Job item: Give the records back exactly as written, but without the images.

"""

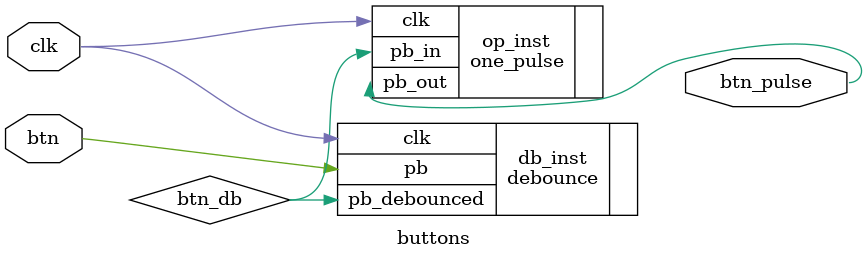
<source format=v>
module buttons(
    input clk,
    input btn,
    output wire btn_pulse
);
    wire btn_db;
    debounce db_inst(
        .clk(clk),
        .pb(btn),
        .pb_debounced(btn_db)
    );

    one_pulse op_inst(
        .clk(clk),
        .pb_in(btn_db),
        .pb_out(btn_pulse)
    );

    
endmodule
</source>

"""

Written solution:
<source format=v>
module buttons(
    input clk,
    input btn,
    output wire btn_pulse
);
    wire btn_db;
    debounce db_inst(
        .clk(clk),
        .pb(btn),
        .pb_debounced(btn_db)
    );

    one_pulse op_inst(
        .clk(clk),
        .pb_in(btn_db),
        .pb_out(btn_pulse)
    );

    
endmodule
</source>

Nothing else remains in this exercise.